Task description – Could you repeat all of the entries exactly, leaving out any pictures?

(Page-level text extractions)

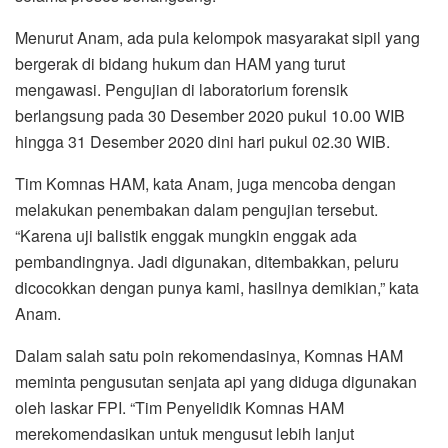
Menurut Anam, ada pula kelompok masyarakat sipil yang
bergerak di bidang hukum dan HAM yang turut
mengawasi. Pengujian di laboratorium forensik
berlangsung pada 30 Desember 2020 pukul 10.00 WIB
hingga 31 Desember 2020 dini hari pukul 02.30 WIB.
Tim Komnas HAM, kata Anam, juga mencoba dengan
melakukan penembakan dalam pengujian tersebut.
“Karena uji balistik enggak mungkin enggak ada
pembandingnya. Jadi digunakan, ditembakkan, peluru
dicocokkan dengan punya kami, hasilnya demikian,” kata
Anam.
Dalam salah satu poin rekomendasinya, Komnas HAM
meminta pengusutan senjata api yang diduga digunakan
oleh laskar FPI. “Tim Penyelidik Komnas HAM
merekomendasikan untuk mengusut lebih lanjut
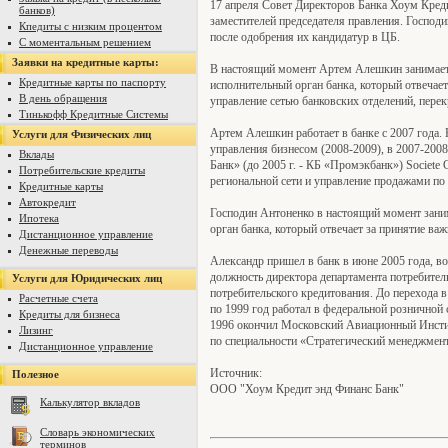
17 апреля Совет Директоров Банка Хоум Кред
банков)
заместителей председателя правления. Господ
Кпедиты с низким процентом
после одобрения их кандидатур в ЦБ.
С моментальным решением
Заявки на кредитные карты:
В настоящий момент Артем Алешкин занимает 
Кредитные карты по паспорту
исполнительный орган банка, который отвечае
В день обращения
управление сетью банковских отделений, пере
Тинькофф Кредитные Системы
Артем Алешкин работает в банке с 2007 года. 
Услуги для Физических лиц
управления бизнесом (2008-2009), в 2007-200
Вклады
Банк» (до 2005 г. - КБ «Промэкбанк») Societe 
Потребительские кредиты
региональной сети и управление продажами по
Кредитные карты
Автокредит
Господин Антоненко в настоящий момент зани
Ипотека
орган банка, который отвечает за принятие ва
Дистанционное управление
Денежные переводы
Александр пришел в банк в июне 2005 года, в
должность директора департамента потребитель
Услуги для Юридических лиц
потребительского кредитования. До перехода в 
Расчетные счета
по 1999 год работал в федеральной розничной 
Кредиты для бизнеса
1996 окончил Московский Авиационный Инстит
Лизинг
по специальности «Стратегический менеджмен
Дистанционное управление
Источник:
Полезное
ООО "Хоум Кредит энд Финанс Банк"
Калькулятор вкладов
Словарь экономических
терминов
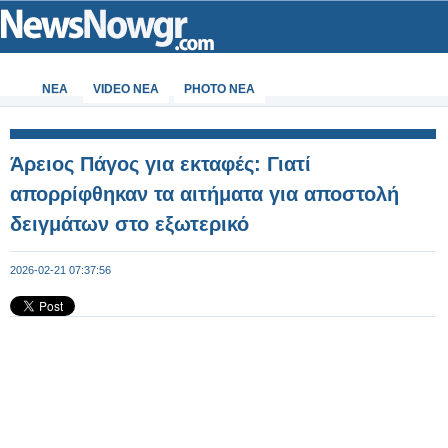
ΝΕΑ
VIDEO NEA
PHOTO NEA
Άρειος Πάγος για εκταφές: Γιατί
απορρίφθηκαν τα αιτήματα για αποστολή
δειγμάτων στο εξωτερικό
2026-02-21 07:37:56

Exercise output –
Menurut Anam, ada pula kelompok masyarakat sipil yang
bergerak di bidang hukum dan HAM yang turut
mengawasi. Pengujian di laboratorium forensik
berlangsung pada 30 Desember 2020 pukul 10.00 WIB
hingga 31 Desember 2020 dini hari pukul 02.30 WIB.
Tim Komnas HAM, kata Anam, juga mencoba dengan
melakukan penembakan dalam pengujian tersebut.
“Karena uji balistik enggak mungkin enggak ada
pembandingnya. Jadi digunakan, ditembakkan, peluru
dicocokkan dengan punya kami, hasilnya demikian,” kata
Anam.
Dalam salah satu poin rekomendasinya, Komnas HAM
meminta pengusutan senjata api yang diduga digunakan
oleh laskar FPI. “Tim Penyelidik Komnas HAM
merekomendasikan untuk mengusut lebih lanjut
17 апреля Совет Директоров Банка Хоум Кред
банков)
заместителей председателя правления. Господ
Кпедиты с низким процентом
после одобрения их кандидатур в ЦБ.
С моментальным решением
Заявки на кредитные карты:
В настоящий момент Артем Алешкин занимает 
Кредитные карты по паспорту
исполнительный орган банка, который отвечае
В день обращения
управление сетью банковских отделений, пере
Тинькофф Кредитные Системы
Артем Алешкин работает в банке с 2007 года. 
Услуги для Физических лиц
управления бизнесом (2008-2009), в 2007-200
Вклады
Банк» (до 2005 г. - КБ «Промэкбанк») Societe 
Потребительские кредиты
региональной сети и управление продажами по
Кредитные карты
Автокредит
Господин Антоненко в настоящий момент зани
Ипотека
орган банка, который отвечает за принятие ва
Дистанционное управление
Денежные переводы
Александр пришел в банк в июне 2005 года, в
должность директора департамента потребитель
Услуги для Юридических лиц
потребительского кредитования. До перехода в 
Расчетные счета
по 1999 год работал в федеральной розничной 
Кредиты для бизнеса
1996 окончил Московский Авиационный Инстит
Лизинг
по специальности «Стратегический менеджмен
Дистанционное управление
Источник:
Полезное
ООО "Хоум Кредит энд Финанс Банк"
Калькулятор вкладов
Словарь экономических
терминов
ΝΕΑ
VIDEO NEA
PHOTO NEA
Άρειος Πάγος για εκταφές: Γιατί
απορρίφθηκαν τα αιτήματα για αποστολή
δειγμάτων στο εξωτερικό
2026-02-21 07:37:56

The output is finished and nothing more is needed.